◆ What to work on: Where the listing below reaches the line containing "- Add database", start writing out lines exactly, and stop once the line containing "- add disallowed" has been written.

━━━ Dataset extract

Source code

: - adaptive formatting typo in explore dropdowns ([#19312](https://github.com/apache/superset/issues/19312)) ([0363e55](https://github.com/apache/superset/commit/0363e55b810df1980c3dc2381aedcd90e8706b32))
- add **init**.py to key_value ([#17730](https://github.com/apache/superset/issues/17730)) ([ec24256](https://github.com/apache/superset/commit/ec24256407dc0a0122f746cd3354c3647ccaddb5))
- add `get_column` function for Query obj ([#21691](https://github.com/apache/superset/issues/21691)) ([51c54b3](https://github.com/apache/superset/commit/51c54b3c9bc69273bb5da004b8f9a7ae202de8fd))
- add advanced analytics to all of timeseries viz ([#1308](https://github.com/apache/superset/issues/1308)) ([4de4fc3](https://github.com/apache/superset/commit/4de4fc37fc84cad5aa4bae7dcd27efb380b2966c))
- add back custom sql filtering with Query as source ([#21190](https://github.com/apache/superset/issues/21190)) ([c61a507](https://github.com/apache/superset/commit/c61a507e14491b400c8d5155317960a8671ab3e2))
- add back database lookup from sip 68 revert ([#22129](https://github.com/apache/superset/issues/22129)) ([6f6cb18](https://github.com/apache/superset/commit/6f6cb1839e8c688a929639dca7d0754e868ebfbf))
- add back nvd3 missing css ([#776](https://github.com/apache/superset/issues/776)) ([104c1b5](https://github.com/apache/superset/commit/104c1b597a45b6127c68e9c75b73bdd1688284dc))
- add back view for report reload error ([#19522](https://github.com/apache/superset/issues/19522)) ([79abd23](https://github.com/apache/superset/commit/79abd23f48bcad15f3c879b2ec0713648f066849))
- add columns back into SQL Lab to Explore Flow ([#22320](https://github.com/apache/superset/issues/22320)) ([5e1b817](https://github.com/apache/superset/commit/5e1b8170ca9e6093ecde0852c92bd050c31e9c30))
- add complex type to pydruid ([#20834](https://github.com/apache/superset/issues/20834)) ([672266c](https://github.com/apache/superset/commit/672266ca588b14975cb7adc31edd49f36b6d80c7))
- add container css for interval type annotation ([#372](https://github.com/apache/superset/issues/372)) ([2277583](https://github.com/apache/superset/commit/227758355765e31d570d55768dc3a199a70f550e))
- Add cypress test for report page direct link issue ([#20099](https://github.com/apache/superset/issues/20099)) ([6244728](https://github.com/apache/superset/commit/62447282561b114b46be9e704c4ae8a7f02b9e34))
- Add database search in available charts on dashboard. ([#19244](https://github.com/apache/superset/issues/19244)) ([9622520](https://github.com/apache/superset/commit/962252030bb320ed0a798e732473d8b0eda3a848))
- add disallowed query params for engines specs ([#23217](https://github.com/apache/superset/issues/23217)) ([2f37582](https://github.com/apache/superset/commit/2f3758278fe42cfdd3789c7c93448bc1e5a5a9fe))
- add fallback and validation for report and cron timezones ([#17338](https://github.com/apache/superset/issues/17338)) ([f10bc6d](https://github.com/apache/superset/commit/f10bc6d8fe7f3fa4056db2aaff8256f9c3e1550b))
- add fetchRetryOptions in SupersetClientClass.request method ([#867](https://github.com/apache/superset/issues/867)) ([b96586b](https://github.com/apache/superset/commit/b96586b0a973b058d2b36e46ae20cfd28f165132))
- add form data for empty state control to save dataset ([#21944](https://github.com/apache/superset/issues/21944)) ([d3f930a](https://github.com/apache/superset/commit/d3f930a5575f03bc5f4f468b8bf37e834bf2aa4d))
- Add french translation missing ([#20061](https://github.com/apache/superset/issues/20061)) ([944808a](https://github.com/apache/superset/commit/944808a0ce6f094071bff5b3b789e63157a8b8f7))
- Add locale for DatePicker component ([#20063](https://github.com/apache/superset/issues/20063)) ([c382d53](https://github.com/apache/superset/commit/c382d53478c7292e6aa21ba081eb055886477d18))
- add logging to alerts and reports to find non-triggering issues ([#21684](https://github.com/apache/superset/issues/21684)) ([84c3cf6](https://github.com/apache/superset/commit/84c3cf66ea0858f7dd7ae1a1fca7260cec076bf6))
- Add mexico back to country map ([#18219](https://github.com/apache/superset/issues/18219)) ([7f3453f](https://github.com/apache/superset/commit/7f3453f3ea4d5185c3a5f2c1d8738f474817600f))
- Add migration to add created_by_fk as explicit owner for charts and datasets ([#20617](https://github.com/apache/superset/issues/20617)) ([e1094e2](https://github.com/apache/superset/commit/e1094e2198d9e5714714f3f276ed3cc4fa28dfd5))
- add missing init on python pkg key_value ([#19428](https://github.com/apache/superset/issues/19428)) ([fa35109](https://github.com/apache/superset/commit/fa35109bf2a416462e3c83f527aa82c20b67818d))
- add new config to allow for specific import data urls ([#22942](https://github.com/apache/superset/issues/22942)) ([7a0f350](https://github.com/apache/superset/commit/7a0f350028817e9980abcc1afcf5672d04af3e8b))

━━━━━━

◆ Response to this task:
- Add database search in available charts on dashboard. ([#19244](https://github.com/apache/superset/issues/19244)) ([9622520](https://github.com/apache/superset/commit/962252030bb320ed0a798e732473d8b0eda3a848))
- add disallowed query params for engines specs ([#23217](https://github.com/apache/superset/issues/23217)) ([2f37582](https://github.com/apache/superset/commit/2f3758278fe42cfdd3789c7c93448bc1e5a5a9fe))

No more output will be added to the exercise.